=== TASK TO CARRY OUT ===
From the very first line down to the line containing "right knee: (409, 235)", write out the material exactly as it appears, and no more.
==== RECORDS SUPPLIED
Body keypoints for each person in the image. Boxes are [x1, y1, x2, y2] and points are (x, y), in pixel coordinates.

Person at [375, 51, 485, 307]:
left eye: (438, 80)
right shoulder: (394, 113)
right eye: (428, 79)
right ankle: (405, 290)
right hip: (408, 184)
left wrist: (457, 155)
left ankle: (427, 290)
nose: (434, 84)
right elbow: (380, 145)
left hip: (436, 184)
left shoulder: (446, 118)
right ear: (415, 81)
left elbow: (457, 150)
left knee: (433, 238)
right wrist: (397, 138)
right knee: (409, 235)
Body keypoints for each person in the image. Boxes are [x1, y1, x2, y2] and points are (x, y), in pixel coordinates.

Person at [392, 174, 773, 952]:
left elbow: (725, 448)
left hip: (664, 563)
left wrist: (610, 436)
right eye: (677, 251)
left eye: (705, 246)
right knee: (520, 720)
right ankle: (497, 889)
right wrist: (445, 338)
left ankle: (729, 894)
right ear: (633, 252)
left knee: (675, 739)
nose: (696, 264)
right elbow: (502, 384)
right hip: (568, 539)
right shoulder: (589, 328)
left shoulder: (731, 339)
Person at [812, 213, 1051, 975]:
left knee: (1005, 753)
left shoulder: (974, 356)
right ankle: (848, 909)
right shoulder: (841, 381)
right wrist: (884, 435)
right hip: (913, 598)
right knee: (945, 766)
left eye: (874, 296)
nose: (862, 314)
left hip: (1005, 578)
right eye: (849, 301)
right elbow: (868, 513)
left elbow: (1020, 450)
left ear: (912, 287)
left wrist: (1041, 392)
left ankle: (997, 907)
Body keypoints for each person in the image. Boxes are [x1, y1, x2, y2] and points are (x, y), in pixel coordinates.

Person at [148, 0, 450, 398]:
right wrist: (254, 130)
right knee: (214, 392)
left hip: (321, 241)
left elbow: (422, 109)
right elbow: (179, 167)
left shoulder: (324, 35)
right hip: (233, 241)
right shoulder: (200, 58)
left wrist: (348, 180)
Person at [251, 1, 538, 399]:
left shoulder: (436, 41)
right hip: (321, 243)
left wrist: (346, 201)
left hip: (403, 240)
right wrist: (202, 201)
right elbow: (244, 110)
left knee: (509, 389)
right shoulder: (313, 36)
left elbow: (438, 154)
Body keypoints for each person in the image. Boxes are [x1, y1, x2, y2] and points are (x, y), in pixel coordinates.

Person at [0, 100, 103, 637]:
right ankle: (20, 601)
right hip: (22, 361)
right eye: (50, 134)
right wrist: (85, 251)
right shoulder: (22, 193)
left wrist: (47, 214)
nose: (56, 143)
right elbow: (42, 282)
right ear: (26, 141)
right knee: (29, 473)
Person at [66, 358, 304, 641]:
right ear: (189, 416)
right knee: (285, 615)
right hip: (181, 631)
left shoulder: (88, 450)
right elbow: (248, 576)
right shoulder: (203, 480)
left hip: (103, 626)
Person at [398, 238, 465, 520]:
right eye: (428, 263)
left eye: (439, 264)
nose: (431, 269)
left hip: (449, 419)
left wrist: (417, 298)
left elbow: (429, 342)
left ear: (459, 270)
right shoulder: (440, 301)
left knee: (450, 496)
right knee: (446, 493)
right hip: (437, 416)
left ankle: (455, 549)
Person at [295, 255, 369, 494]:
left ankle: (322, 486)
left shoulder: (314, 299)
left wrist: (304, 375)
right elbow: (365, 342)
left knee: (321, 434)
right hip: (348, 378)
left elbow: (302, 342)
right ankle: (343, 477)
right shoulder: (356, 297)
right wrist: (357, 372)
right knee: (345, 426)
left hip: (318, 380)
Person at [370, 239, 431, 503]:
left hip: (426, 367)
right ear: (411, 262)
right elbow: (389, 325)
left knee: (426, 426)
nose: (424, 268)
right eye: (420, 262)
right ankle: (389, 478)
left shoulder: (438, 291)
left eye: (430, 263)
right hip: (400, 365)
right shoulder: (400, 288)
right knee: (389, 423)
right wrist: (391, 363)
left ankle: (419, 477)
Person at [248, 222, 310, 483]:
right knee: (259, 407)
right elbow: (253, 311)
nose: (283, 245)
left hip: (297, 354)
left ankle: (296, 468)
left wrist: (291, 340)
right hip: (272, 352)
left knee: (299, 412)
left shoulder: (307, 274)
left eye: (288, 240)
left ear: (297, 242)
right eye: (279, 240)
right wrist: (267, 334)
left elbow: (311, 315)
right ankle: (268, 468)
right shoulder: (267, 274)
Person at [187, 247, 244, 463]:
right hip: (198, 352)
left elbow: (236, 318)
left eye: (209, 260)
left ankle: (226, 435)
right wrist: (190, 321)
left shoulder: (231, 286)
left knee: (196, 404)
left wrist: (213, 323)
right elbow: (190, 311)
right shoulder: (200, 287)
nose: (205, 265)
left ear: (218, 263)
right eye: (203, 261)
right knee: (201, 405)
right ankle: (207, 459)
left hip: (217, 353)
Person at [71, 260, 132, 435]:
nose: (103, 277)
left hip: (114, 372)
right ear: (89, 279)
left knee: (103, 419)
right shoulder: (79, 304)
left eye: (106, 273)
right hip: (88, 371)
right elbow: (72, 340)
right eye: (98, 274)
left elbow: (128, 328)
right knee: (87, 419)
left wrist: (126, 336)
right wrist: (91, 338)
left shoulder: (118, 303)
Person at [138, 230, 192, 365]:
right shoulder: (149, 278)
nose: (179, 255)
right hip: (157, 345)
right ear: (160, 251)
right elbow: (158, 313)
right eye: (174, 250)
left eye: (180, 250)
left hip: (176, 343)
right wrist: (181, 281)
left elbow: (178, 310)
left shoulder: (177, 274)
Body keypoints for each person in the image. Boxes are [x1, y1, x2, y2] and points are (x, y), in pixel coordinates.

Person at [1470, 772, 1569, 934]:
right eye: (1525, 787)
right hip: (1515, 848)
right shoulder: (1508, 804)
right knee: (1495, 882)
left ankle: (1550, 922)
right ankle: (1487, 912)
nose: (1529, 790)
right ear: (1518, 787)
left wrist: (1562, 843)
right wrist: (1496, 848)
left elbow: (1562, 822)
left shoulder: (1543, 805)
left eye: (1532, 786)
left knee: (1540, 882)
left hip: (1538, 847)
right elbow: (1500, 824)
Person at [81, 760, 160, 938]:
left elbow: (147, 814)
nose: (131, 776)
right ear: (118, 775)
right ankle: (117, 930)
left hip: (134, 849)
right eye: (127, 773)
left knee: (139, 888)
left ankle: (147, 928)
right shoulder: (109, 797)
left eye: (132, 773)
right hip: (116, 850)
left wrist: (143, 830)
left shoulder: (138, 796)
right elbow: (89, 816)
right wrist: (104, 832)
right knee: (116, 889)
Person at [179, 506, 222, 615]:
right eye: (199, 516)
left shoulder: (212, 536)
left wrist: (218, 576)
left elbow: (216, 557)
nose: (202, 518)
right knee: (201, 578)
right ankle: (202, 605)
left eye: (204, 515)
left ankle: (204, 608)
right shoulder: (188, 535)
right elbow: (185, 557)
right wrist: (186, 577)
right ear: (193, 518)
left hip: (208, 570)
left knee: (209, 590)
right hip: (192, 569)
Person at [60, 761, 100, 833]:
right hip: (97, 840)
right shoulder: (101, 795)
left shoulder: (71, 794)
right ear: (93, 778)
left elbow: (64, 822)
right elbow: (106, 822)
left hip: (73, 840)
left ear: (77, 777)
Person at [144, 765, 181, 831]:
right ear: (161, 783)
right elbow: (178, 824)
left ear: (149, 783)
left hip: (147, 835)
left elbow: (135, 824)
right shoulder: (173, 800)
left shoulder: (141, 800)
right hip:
========
=== REPLY ===
Body keypoints for each person in the image. Boxes are [x1, y1, x2, y2] and points are (x, y), in pixel coordinates.

Person at [375, 51, 485, 307]:
left eye: (438, 80)
right shoulder: (394, 113)
right eye: (428, 79)
right ankle: (405, 290)
right hip: (408, 184)
left wrist: (457, 155)
left ankle: (427, 290)
nose: (434, 84)
right elbow: (380, 145)
left hip: (436, 184)
left shoulder: (446, 118)
right ear: (415, 81)
left elbow: (457, 150)
left knee: (433, 238)
right wrist: (397, 138)
right knee: (409, 235)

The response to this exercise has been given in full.